Brian Lacefield, Executive Director of the Kentucky Office of Agricultural Policy
Another novel solution is OpenTEAM — a collaborative effort to create an interoperable, open-source agricultural technology ecosystem that supports farmers in their transition to regenerative ag systems. Started in 2019, the farmer-driven community of farmers, ranchers, scientists, researchers, engineers, farm service providers, programmers and food companies is creating a suite of tools to help land stewards manage soil health, optimize data collection, and share knowledge across an ever-expanding network.
At several research & development sites, ranchers and farmers are informing the development of these tools. Stonyfield Organic, for example, is working with organic dairy farms in its direct supply chain to test the use of tools such as PastureMap to track rotational grazing and pasture forage, and SoilStack to measure carbon levels in the soil with a handheld spectrometer.
Monthly grazing discussion group meetings with both technical experts and fellow Stonyfield farmers enable OpenTEAM participants to learn how to utilize the data and observations they are collecting to create positive changes on their own farms and the climate at large. Projects such as the Digital Coffeeshop — which is being developed by another OpenTEAM participant, Our Sci — and an embedded social coordination platform will allow participants to benchmark and compare their data to better understand what might be considered a ‘good’ result.
Bourne is also excited about development of the OpenTEAM Ag Data Wallet — a central data-storage platform that aims to streamline data collection. The goal is for farmers to enter data once and be able to leverage that data for multiple uses — including GHG accounting, organic certification, and eventually for ecosystem service markets.
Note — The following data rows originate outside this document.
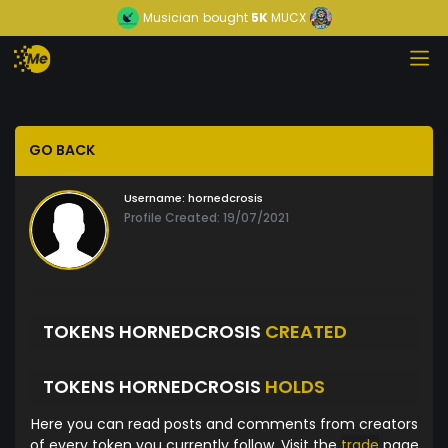
Musician
bought
5K
MUCX
GO BACK
Username:
hornedcrosis
Profile Created: 19/07/2021
TOKENS HORNEDCROSIS
CREATED
TOKENS HORNEDCROSIS
HOLDS
Here you can read posts and comments from creators
of every token you currently follow. Visit the
trade
page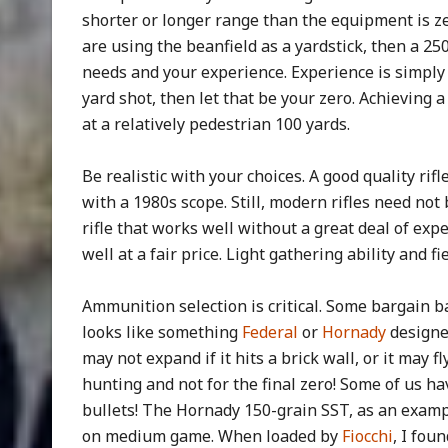
shorter or longer range than the equipment is zer
are using the beanfield as a yardstick, then a 2
needs and your experience. Experience is simply a 
yard shot, then let that be your zero. Achieving
at a relatively pedestrian 100 yards.
Be realistic with your choices. A good quality rifl
with a 1980s scope. Still, modern rifles need not
rifle that works well without a great deal of exp
well at a fair price. Light gathering ability and 
Ammunition selection is critical. Some bargain 
looks like something
Federal
or
Hornady
designed
may not expand if it hits a brick wall, or it may fl
hunting and not for the final zero! Some of us hav
bullets! The Hornady 150-grain SST, as an examp
on medium game. When loaded by
Fiocchi
, I fou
The hope is that OpenTEAM’s open-source technology ecosystem will also help increase equity in access to knowledge and markets. Currently, tools to measure and monitor soil carbon and other ecosystem services are expensive; and in many cases, are not developed with a diversity of farmers and farm systems in mind, she added.
These farmers have always managed their land to support animal and soil health outcomes; but changing pasture management to increase soil carbon sequestration, specifically, is less familiar. The Digital Coffeeshop will allow the producers to search the system — filtering to determine ‘where are farms like mine?’ according to things like herd size, region or soil type; then reach out to learn what those farms have been doing differently to improve soil health. It’s a new way to build peer learning.